De nuevo la pregunta: ¿cederá China a la presión de EEUU? “Un acuerdo comercial realmente comprensivo será difícil, puede que incluso imposible, de alcanzar”, explica en The Atlantic Michael Schuman, autor de ‘The Miracle: The Epic Story of Asia’s Quest for Wealth' ('El Milagro: la épica historia de la búsqueda asiática de riqueza') y Confucius And the World He Created’. ('Confucio y el mundo que creó'). “Muchos de los problemas que Washington quiere resolver en China requerirán más que unos cuantos ajustes regulatorios. El acoso burocrático, el robo de propiedad intelectual y el abierto favoritismo hacia las compañías locales (...) son causados por la propia manera en que opera la economía china. Cambiarlo significaría cambiar el sistema económico básico de China”. Según Zhang Chunlin, economista del Banco Mundial, alcanzar la “neutralidad competitiva” que se le exige a China requeriría “separar al Gobierno de la empresa”. Es decir, remodelar el sistema chino actual.

La economía estadounidense tampoco es invulnerable a la fricción comercial. Pekín dirigió sus aranceles a los productores agrícolas americanos que viven en regiones, curiosamente, donde se votó a Trump. Golpearon al presidente donde más le duele, y este reaccionó subvencionando a los granjeros afectados. Casi todos los sectores han notado un impacto en su cadena productiva: desde los fabricantes de ropa hasta las empresas de microchips, teléfonos móviles o material de construcción. Ahora les resulta más caro tanto producir en China como venderle sus productos, y esto se nota desde hace dos trimestres en las balanzas contables.

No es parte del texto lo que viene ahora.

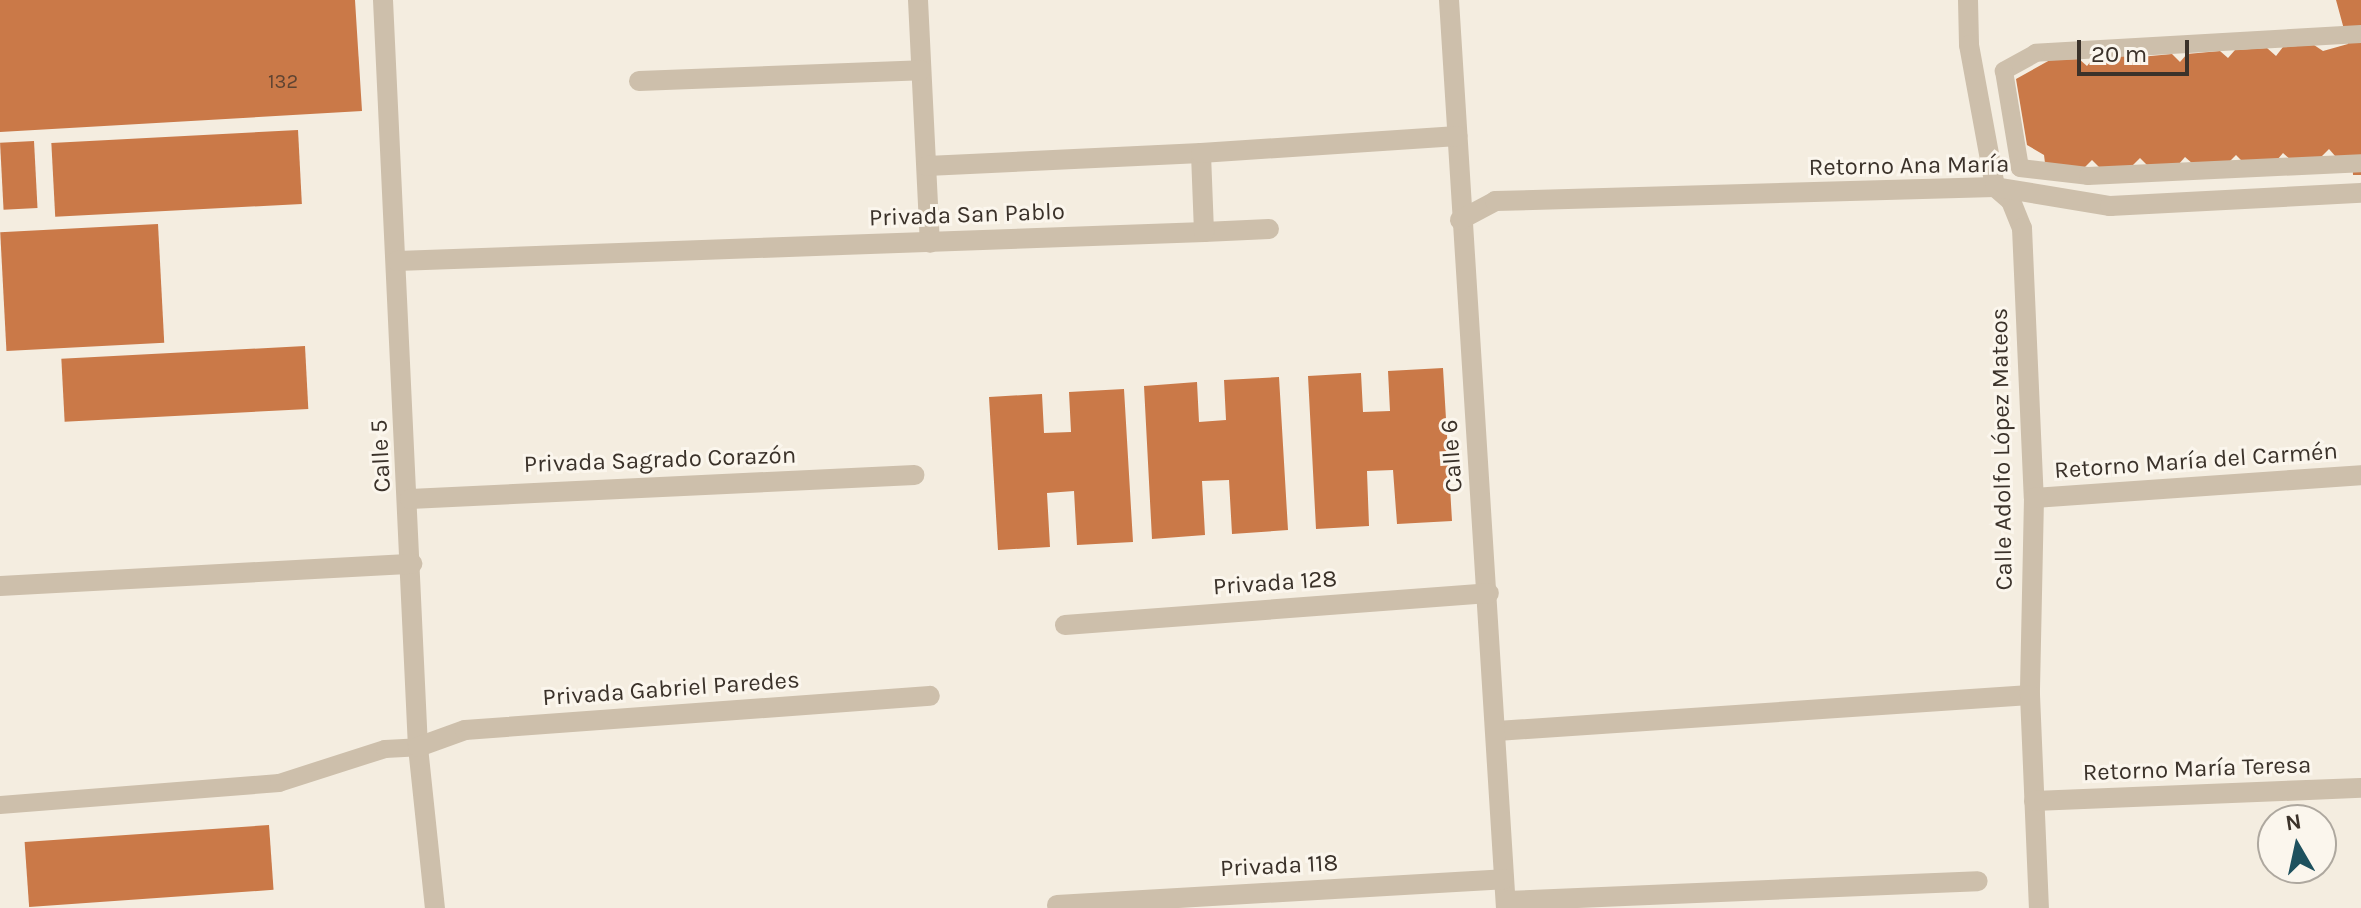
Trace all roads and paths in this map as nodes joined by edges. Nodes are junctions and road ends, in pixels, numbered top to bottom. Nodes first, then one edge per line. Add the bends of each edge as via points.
1 (383, 0) edge
2 (918, 0) edge
3 (1449, 0) edge
4 (1968, 0) edge
5 (2361, 34) edge
6 (921, 70) junction
7 (639, 81) dead end
8 (1457, 136) junction
9 (1201, 153) junction
10 (2361, 163) edge
11 (927, 166) junction
12 (1995, 187) junction
13 (2361, 193) edge
14 (1460, 220) junction
15 (1269, 229) dead end
16 (1204, 232) junction
17 (930, 243) junction
18 (397, 261) junction
19 (914, 475) dead end
20 (2361, 475) edge
21 (2034, 498) junction
22 (410, 499) junction
23 (412, 564) junction
24 (0, 586) edge
25 (1489, 593) junction
26 (1065, 625) dead end
27 (2030, 695) junction
28 (930, 696) dead end
29 (1497, 731) junction
30 (418, 747) junction
31 (2361, 788) edge
32 (2034, 801) junction
33 (0, 805) edge
34 (1503, 879) junction
35 (1978, 881) dead end
36 (1057, 905) dead end
37 (1506, 905) edge
38 (435, 908) edge
39 (2039, 908) edge

1 - 18 street, Calle 5
2 - 6 street
3 - 8 street, Calle 6
4 - 12 street, Calle Adolfo López Mateos via 1969,45
5 - 10 lane via 2036,53 2004,71 2020,168 2088,176
6 - 7 street
6 - 11 street
8 - 9 street
8 - 14 street, Calle 6
9 - 11 street
9 - 16 street
11 - 17 street
12 - 13 street, Retorno Ana María via 2110,206
12 - 14 street, Retorno Ana María via 1495,201
12 - 21 street, Calle Adolfo López Mateos via 2011,201 2022,228
14 - 25 street, Calle 6
15 - 16 street, Privada San Pablo
16 - 17 street, Privada San Pablo
17 - 18 street, Privada San Pablo
18 - 22 street, Calle 5
19 - 22 street, Privada Sagrado Corazón
20 - 21 street, Retorno María del Carmén
21 - 27 street, Calle Adolfo López Mateos
22 - 23 street, Calle 5
23 - 24 street
23 - 30 street, Calle 5
25 - 26 street, Privada 128
25 - 29 street, Calle 6
27 - 29 street
27 - 32 street, Calle Adolfo López Mateos
28 - 30 street, Privada Gabriel Paredes via 465,730
29 - 34 street, Calle 6
30 - 33 lane via 385,749 279,783
30 - 38 street, Calle 5
31 - 32 street, Retorno María Teresa
32 - 39 street, Calle Adolfo López Mateos
34 - 36 street, Privada 118
34 - 37 street, Calle 6
35 - 37 street

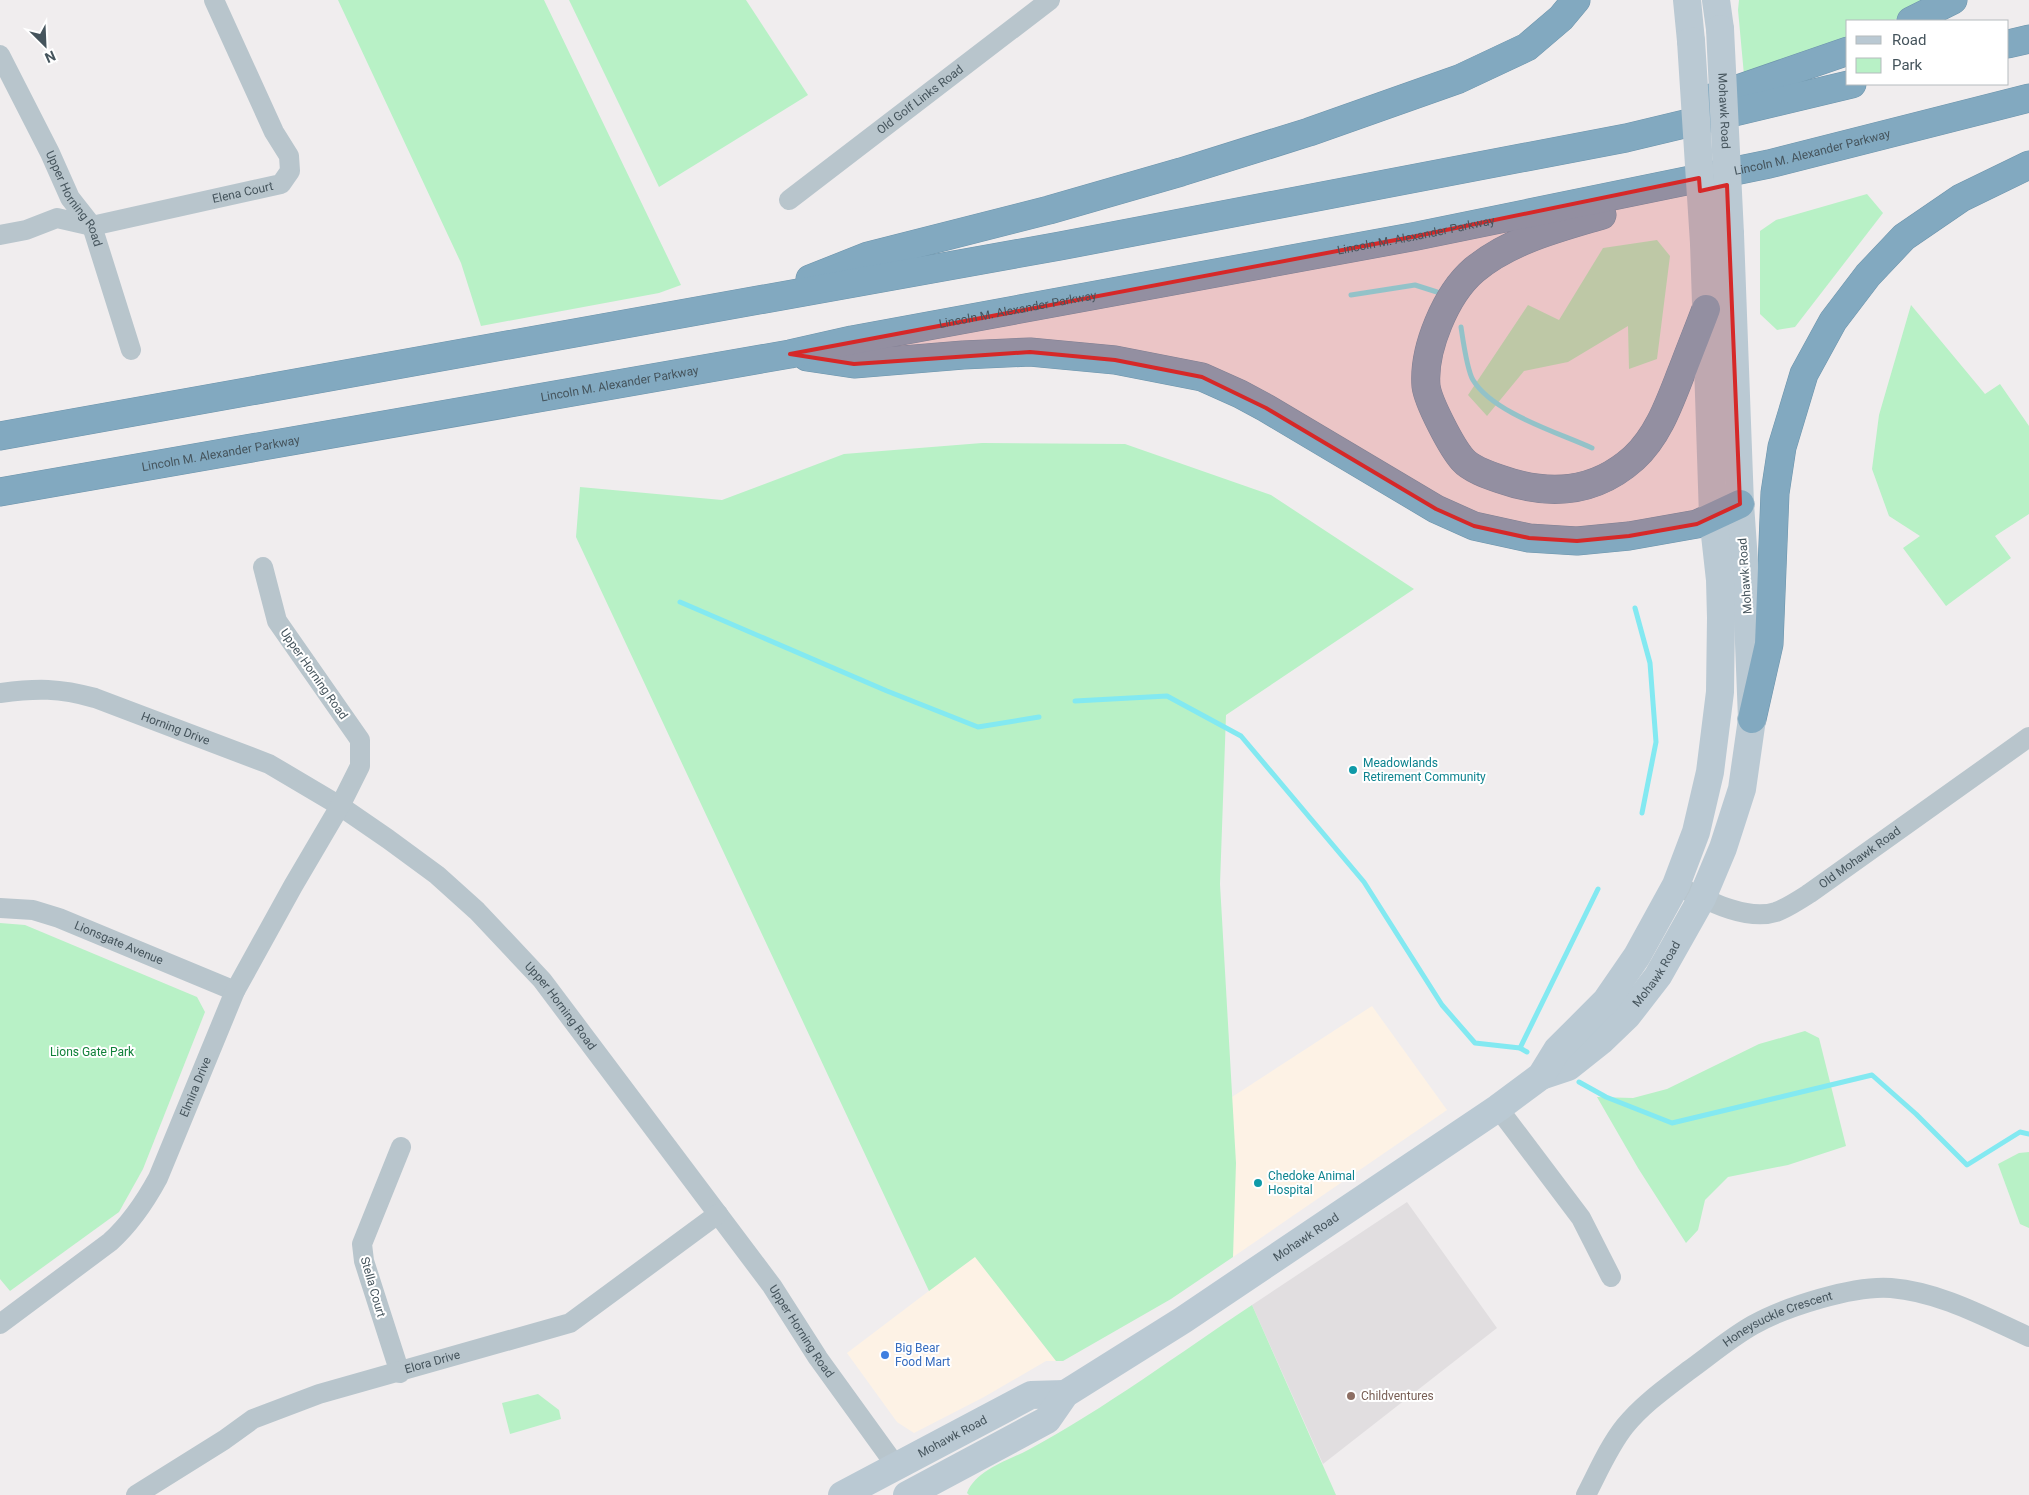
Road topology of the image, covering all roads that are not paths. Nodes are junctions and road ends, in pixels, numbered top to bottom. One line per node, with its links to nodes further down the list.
1 (214, 0): 18 (street, Elena Court)
2 (1050, 0): 17 (street, Old Golf Links Road)
3 (1576, 0): 20 (highway)
4 (1687, 0): 21 (main road, Mohawk Road, bridge)
5 (1716, 0): 26 (main road, Mohawk Road, bridge)
6 (1954, 0): 7 (highway)
7 (1913, 20)
8 (2029, 39): 9 (highway)
9 (2009, 44)
10 (1846, 52): 14 (highway)
11 (0, 55): 18 (street, Upper Horning Road)
12 (1848, 85): 14 (highway)
13 (2029, 98): 15 (highway, Lincoln M. Alexander Parkway)
14 (1626, 138): 20 (highway)
15 (1769, 164): 21 (highway); 23 (highway, Lincoln M. Alexander Parkway)
16 (2029, 165): 30 (highway)
17 (789, 200)
18 (92, 226): 19 (street); 22 (street, Upper Horning Road)
19 (0, 235)
20 (753, 302): 24 (highway)
21 (1706, 310): 27 (main road, Mohawk Road)
22 (131, 350)
23 (790, 354): 25 (highway, Lincoln M. Alexander Parkway); 27 (highway)
24 (0, 436)
25 (0, 492)
26 (1740, 504): 27 (highway); 30 (main road, Mohawk Road)
27 (1713, 518): 33 (main road, Mohawk Road)
28 (263, 567): 32 (street, Upper Horning Road)
29 (0, 693): 32 (street, Horning Drive)
30 (1752, 719): 34 (main road, Mohawk Road)
31 (2029, 737): 34 (street, Old Mohawk Road)
32 (340, 806): 36 (street, Elmira Drive); 40 (street, Upper Horning Road)
33 (1676, 886): 34 (street, Old Mohawk Road); 37 (main road, Mohawk Road)
34 (1702, 898): 37 (main road, Mohawk Road)
35 (0, 908): 36 (street, Lionsgate Avenue)
36 (235, 991): 42 (street, Elmira Drive)
37 (1541, 1076): 38 (main road, Mohawk Road)
38 (1498, 1108): 41 (street); 45 (main road, Mohawk Road)
39 (401, 1147): 44 (street, Stella Court)
40 (718, 1214): 44 (street, Elora Drive); 46 (street, Upper Horning Road)
41 (1611, 1277)
42 (0, 1324)
43 (2029, 1337): 50 (street, Honeysuckle Crescent)
44 (400, 1373): 48 (street, Elora Drive)
45 (1065, 1394): 46 (main road, Mohawk Road); 47 (main road, Mohawk Road)
46 (896, 1466): 49 (main road, Mohawk Road)
47 (911, 1493)
48 (136, 1495)
49 (842, 1495)
50 (1586, 1495)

Quizás el factor dominante en esta lucha es el tiempo. Donald Trump es el presidente de un país democrático; sus pifias tienen otro precio y el año que viene vuelve a someterse a las urnas. Un presidente nuevo podría ejercer una política nueva hacia china. Xi Jinping, en cambio, puede ser reelegido indefinidamente. “EEUU no puede competir con el poder chino”, declaró Wei Jianguo, antiguo viceministro de comercio, al inicio de la escalada. “Tenemos que hacer preparaciones a largo plazo, pero EEUU no puede aguantar durante mucho tiempo”.

“Los cambios que Estados Unidos quiere de China son sistémicos, como reducir el apoyo a sus empresas estatales, o van en contra de los objetivos chinos de desarrollo”, dice la profesora Mary Lovely. “Encontrar un camino será difícil para ambos países. Llevará tiempo formar e implementar cualquier cambio, y EEUU tiene un bajo nivel de confianza en la capacidad china para cumplir sus promesas. Acuerden lo que acuerden, habrá una necesidad para más negociación”.